Gripe time. I know that in Godin-ese that name makes sense, but I dislike a name that requires a reference text. Not that I'm in the market but I kind of like the recent Godin (and like branded) acoustics in spite of their supercalifragi...oh fuck it...names.

@Steadfastly Which Martin sound is it you like? The D-18? D-45? 00? 000? There are many different Martin sounds or they wouldn't need to make so many models.


----------



## Steadfastly (Nov 14, 2008)

Mooh said:


> Gripe time. I know that in Godin-ese that name makes sense, but I dislike a name that requires a reference text. Not that I'm in the market but I kind of like the recent Godin (and like branded) acoustics in spite of their supercalifragi...oh fuck it...names.
> 
> @Steadfastly Which Martin sound is it you like? The D-18? D-45? 00? 000? There are many different Martin sounds or they wouldn't need to make so many models.


While all those models you mention do sound differently, they do have the "Martin" sound. I have not played a D-45 but quite like the D-18, OO and OOO. My Alvarez MD60 sounds very similar to a D-18. 

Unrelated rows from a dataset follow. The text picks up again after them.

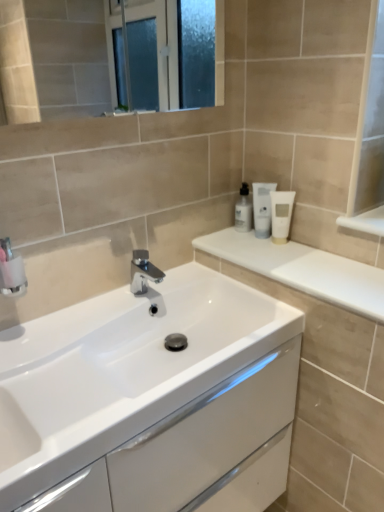
You are a GUI agent. You are given a task and a screenshot of the screen. Output one action in this format:
    pyautogui.click(x=<x>, y=<y>)
    Task: Click on the empty space that is ontop of white glossy countertop at upper right (from a real-world perspective)
    
    Given the screenshot: What is the action you would take?
    pyautogui.click(x=295, y=259)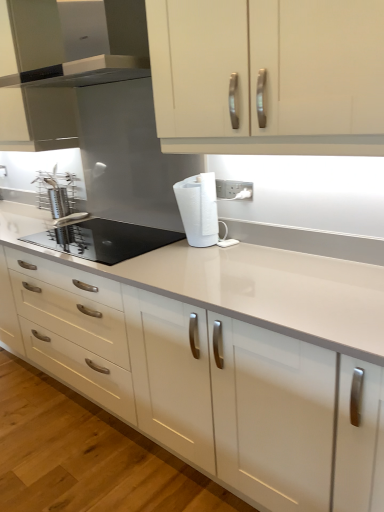
Question: In the image, is white glossy cabinet doors at upper center, the first cabinetry positioned from the right, on the left side or the right side of satin silver range hood at upper left?

Choices:
 (A) left
 (B) right

Answer: (B)

Question: Is white glossy cabinet doors at upper center, which appears as the 1th cabinetry when viewed from the front, taller or shorter than satin silver range hood at upper left?

Choices:
 (A) tall
 (B) short

Answer: (A)

Question: Which object is the farthest from the white glossy countertop at center?

Choices:
 (A) satin silver range hood at upper left
 (B) white matte paper towel at center
 (C) matte white cabinet at upper center, the second cabinetry in the front-to-back sequence
 (D) black glass cooktop at center-left
 (E) white glossy cabinet doors at upper center, which is the 2th cabinetry from left to right

Answer: (C)

Question: Which of these objects is positioned farthest from the white glossy countertop at center?

Choices:
 (A) satin silver range hood at upper left
 (B) black glass cooktop at center-left
 (C) white glossy cabinet doors at upper center, which is the 2th cabinetry from left to right
 (D) white matte paper towel at center
 (E) matte white cabinet at upper center, which appears as the first cabinetry when viewed from the left

Answer: (E)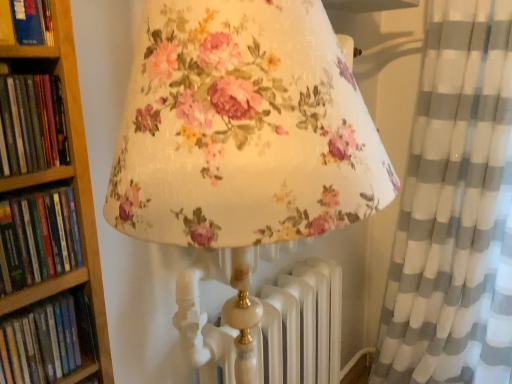
Question: Considering the relative sizes of green matte book at left, arranged as the second book when viewed from the top, and hardcover book at left, arranged as the 4th book when viewed from the top, in the image provided, is green matte book at left, arranged as the second book when viewed from the top, taller than hardcover book at left, arranged as the 4th book when viewed from the top,?

Choices:
 (A) yes
 (B) no

Answer: (A)

Question: From a real-world perspective, is green matte book at left, arranged as the second book when viewed from the top, positioned under hardcover book at left, arranged as the 4th book when viewed from the top, based on gravity?

Choices:
 (A) yes
 (B) no

Answer: (B)

Question: Is green matte book at left, arranged as the second book when viewed from the top, located outside hardcover book at left, the 1th book in the bottom-to-top sequence?

Choices:
 (A) yes
 (B) no

Answer: (A)

Question: Considering the relative sizes of green matte book at left, which ranks as the 3th book in bottom-to-top order, and hardcover book at left, the 1th book in the bottom-to-top sequence, in the image provided, is green matte book at left, which ranks as the 3th book in bottom-to-top order, wider than hardcover book at left, the 1th book in the bottom-to-top sequence,?

Choices:
 (A) no
 (B) yes

Answer: (B)

Question: Would you say hardcover book at left, arranged as the 4th book when viewed from the top, is part of green matte book at left, arranged as the second book when viewed from the top,'s contents?

Choices:
 (A) no
 (B) yes

Answer: (A)

Question: Is green matte book at left, arranged as the second book when viewed from the top, to the left of hardcover book at left, the 1th book in the bottom-to-top sequence, from the viewer's perspective?

Choices:
 (A) yes
 (B) no

Answer: (B)

Question: Is hardcover book at left, arranged as the 4th book when viewed from the top, surrounding white/grey striped curtain at right?

Choices:
 (A) yes
 (B) no

Answer: (B)

Question: Is hardcover book at left, the 1th book in the bottom-to-top sequence, aimed at white/grey striped curtain at right?

Choices:
 (A) yes
 (B) no

Answer: (B)

Question: Is hardcover book at left, the 1th book in the bottom-to-top sequence, oriented away from white/grey striped curtain at right?

Choices:
 (A) yes
 (B) no

Answer: (B)

Question: From the image's perspective, is hardcover book at left, the 1th book in the bottom-to-top sequence, located beneath white/grey striped curtain at right?

Choices:
 (A) no
 (B) yes

Answer: (B)

Question: Can you confirm if hardcover book at left, arranged as the 4th book when viewed from the top, is shorter than white/grey striped curtain at right?

Choices:
 (A) yes
 (B) no

Answer: (A)

Question: Can you confirm if hardcover book at left, arranged as the 4th book when viewed from the top, is wider than white/grey striped curtain at right?

Choices:
 (A) yes
 (B) no

Answer: (B)

Question: From a real-world perspective, is hardcover book at upper left, which appears as the 4th book when ordered from the bottom, beneath green matte book at left, arranged as the second book when viewed from the top?

Choices:
 (A) yes
 (B) no

Answer: (B)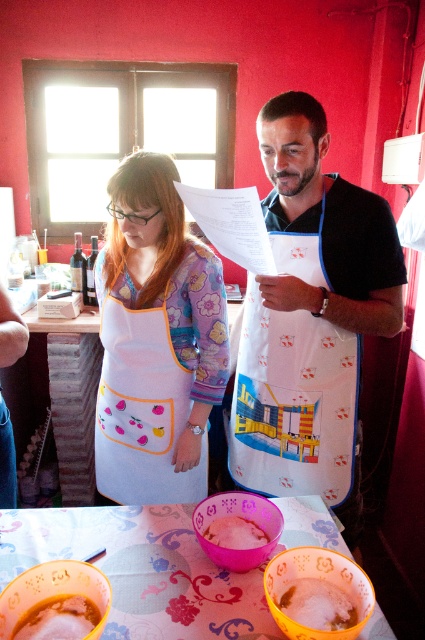
You are a photographer standing in the kitchen scene. You want to take a photo that includes both the point at coordinates point [170,240] and point [209,534]. Which point should you focus on first to ensure both are in focus?

You should focus on point [170,240] first because it is closer to the camera than point [209,534]. This way, both points will be within the depth of field.

You are a chef preparing to wear your white fabric apron with colorful design at center and place the pink matte plastic bowl at center on the table. Based on their sizes, can you determine if the apron will fit on the table without overlapping the bowl?

The white fabric apron with colorful design at center is wider than the pink matte plastic bowl at center. Since the apron is larger in width, it might overlap the bowl if placed carelessly, so you should arrange them carefully to avoid overlapping.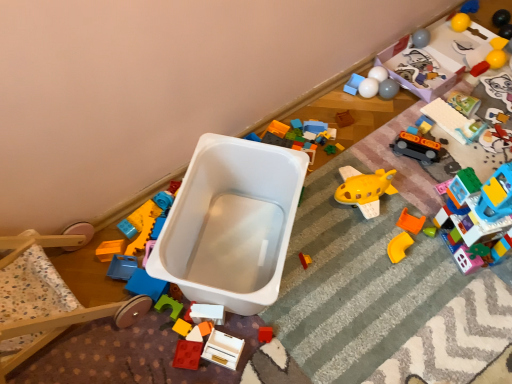
I want to click on vacant region to the left of wooden toy box at center, the thirteenth toy positioned from the right, so click(x=164, y=345).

I was in Ontario last week and went to the Acoustic Room on James Street in Hamilton. Mark had a used Boucher which he claimed sounded similar to a D-18 and a customer was playing it. I listened for a few seconds and he was right. I played the Boucher on the recommendation of the other customer and it definitely had the D-18 sound but you could get the same sound from the Boucher with a lighter touch. 

I also played an Alvarez MF60. It too sounds like a D-18 (MD60) but with less volume. Now I want one as I find it more comfortable than my Dreadnought. \\

My Lowden 12 string is a dreadnought too but I can't see myself getting rid of it.


----------